┌─ Data

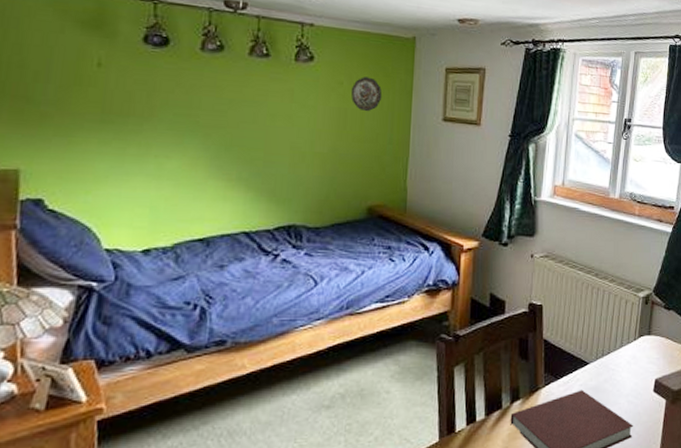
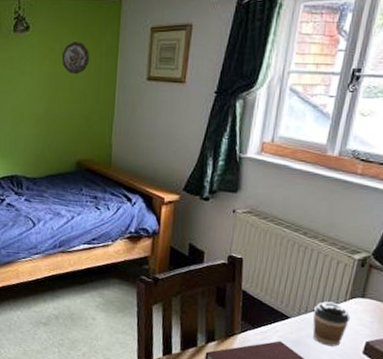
coffee cup: none [609,342,641,389] -> present [312,302,351,347]

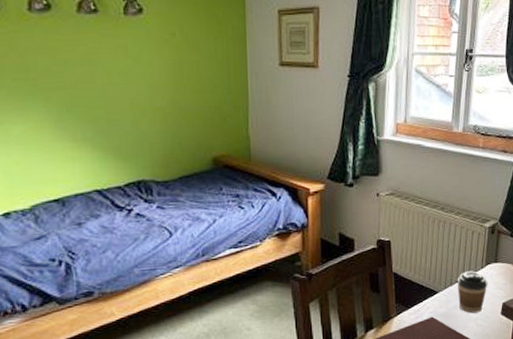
decorative plate: present [61,42,90,74] -> none [183,26,216,61]

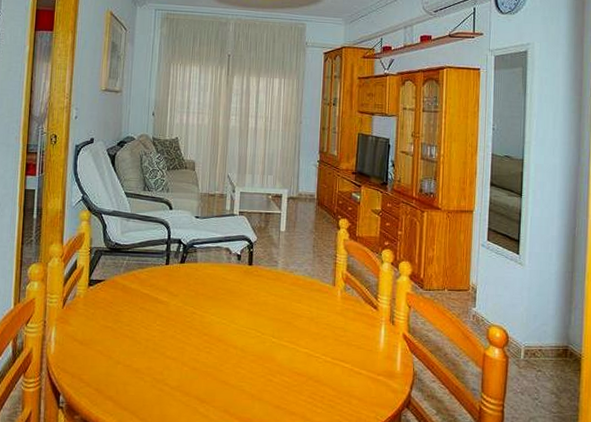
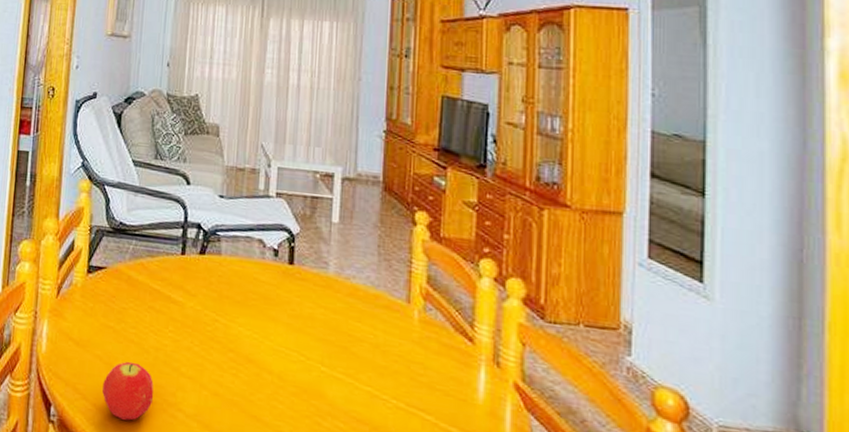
fruit: none [103,352,146,398] -> present [102,361,154,421]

└─

• _Work task_
Set down the data again, exactly, without images.

• _Exercise response_
coffee cup: none [609,342,641,389] -> present [312,302,351,347]

decorative plate: present [61,42,90,74] -> none [183,26,216,61]

fruit: none [103,352,146,398] -> present [102,361,154,421]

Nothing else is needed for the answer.